#### [What to work on]
Use the entries below and reproduce exactly the lines from the one containing "will start glowing." down to the one containing "# Python Crash", both of them included.

#### [Records from a data source]
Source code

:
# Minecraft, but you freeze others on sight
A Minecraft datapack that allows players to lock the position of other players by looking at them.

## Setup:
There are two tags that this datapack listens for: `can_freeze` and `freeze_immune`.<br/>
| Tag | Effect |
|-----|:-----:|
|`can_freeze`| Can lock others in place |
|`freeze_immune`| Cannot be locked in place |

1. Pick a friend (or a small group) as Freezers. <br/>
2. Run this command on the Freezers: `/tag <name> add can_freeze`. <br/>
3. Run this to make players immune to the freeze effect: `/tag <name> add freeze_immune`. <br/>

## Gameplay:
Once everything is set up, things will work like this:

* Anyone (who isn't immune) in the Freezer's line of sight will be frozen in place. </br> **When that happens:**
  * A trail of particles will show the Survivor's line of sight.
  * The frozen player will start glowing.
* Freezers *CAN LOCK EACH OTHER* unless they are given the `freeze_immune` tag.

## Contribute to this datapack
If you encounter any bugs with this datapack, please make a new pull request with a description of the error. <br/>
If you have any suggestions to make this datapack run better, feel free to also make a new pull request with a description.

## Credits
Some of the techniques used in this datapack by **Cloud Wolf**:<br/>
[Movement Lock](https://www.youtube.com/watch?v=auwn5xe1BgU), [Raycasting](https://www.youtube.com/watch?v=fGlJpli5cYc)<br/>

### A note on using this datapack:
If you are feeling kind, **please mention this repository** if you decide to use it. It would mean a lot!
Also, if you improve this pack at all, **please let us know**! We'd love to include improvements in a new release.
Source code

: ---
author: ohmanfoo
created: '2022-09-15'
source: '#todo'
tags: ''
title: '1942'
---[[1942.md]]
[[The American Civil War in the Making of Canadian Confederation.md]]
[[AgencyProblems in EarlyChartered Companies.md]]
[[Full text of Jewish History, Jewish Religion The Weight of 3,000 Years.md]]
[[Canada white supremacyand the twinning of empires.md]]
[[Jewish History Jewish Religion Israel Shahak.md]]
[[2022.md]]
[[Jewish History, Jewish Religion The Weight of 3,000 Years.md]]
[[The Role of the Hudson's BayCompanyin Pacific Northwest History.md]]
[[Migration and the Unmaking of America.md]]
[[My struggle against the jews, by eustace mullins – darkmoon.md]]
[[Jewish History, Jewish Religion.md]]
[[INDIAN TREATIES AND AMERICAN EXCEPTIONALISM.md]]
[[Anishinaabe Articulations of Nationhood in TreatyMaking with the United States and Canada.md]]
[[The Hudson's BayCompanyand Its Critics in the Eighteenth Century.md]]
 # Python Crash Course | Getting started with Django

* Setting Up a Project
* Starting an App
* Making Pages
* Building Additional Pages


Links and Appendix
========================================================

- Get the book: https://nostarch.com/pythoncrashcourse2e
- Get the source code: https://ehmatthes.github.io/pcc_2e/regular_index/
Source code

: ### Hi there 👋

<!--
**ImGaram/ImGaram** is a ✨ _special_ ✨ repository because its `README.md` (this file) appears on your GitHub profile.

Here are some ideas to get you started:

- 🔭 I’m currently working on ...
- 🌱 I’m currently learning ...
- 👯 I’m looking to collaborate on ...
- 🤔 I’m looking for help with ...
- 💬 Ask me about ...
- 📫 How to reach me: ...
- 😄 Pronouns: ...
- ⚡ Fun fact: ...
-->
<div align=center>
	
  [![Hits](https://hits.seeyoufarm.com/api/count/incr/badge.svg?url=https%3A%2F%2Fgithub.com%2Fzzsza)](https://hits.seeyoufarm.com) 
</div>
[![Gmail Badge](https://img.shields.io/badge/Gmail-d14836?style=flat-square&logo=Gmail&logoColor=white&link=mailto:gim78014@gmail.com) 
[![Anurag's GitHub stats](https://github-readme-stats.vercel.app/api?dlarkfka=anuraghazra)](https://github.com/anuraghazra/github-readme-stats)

#### [Answer area]
  * The frozen player will start glowing.
* Freezers *CAN LOCK EACH OTHER* unless they are given the `freeze_immune` tag.

## Contribute to this datapack
If you encounter any bugs with this datapack, please make a new pull request with a description of the error. <br/>
If you have any suggestions to make this datapack run better, feel free to also make a new pull request with a description.

## Credits
Some of the techniques used in this datapack by **Cloud Wolf**:<br/>
[Movement Lock](https://www.youtube.com/watch?v=auwn5xe1BgU), [Raycasting](https://www.youtube.com/watch?v=fGlJpli5cYc)<br/>

### A note on using this datapack:
If you are feeling kind, **please mention this repository** if you decide to use it. It would mean a lot!
Also, if you improve this pack at all, **please let us know**! We'd love to include improvements in a new release.
Source code

: ---
author: ohmanfoo
created: '2022-09-15'
source: '#todo'
tags: ''
title: '1942'
---[[1942.md]]
[[The American Civil War in the Making of Canadian Confederation.md]]
[[AgencyProblems in EarlyChartered Companies.md]]
[[Full text of Jewish History, Jewish Religion The Weight of 3,000 Years.md]]
[[Canada white supremacyand the twinning of empires.md]]
[[Jewish History Jewish Religion Israel Shahak.md]]
[[2022.md]]
[[Jewish History, Jewish Religion The Weight of 3,000 Years.md]]
[[The Role of the Hudson's BayCompanyin Pacific Northwest History.md]]
[[Migration and the Unmaking of America.md]]
[[My struggle against the jews, by eustace mullins – darkmoon.md]]
[[Jewish History, Jewish Religion.md]]
[[INDIAN TREATIES AND AMERICAN EXCEPTIONALISM.md]]
[[Anishinaabe Articulations of Nationhood in TreatyMaking with the United States and Canada.md]]
[[The Hudson's BayCompanyand Its Critics in the Eighteenth Century.md]]
 # Python Crash Course | Getting started with Django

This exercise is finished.